- **Saved entries**
###

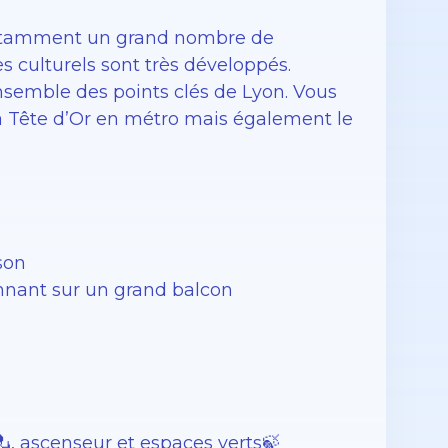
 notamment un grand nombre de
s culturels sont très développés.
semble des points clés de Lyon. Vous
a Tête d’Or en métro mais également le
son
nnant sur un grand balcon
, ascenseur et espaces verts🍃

###

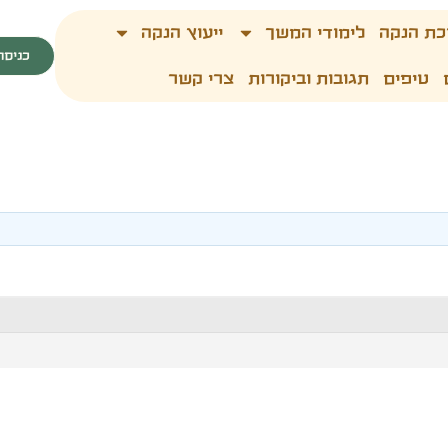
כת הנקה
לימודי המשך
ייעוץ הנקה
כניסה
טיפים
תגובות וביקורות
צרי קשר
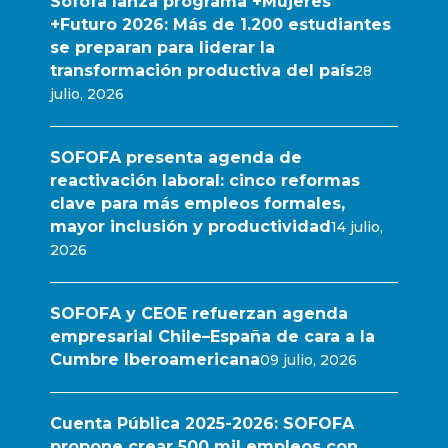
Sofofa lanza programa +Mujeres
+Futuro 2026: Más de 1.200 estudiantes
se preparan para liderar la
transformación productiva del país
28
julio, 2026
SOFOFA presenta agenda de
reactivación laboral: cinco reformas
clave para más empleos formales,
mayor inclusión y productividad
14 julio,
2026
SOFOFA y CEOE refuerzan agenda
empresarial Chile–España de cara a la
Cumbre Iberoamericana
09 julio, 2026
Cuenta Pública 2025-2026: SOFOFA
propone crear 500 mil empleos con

###

Transcribe the lines of the material from the line with "notamment un grand nombre de" to the line with "et espaces verts🍃", both included.

 notamment un grand nombre de
s culturels sont très développés.
semble des points clés de Lyon. Vous
a Tête d’Or en métro mais également le
son
nnant sur un grand balcon
, ascenseur et espaces verts🍃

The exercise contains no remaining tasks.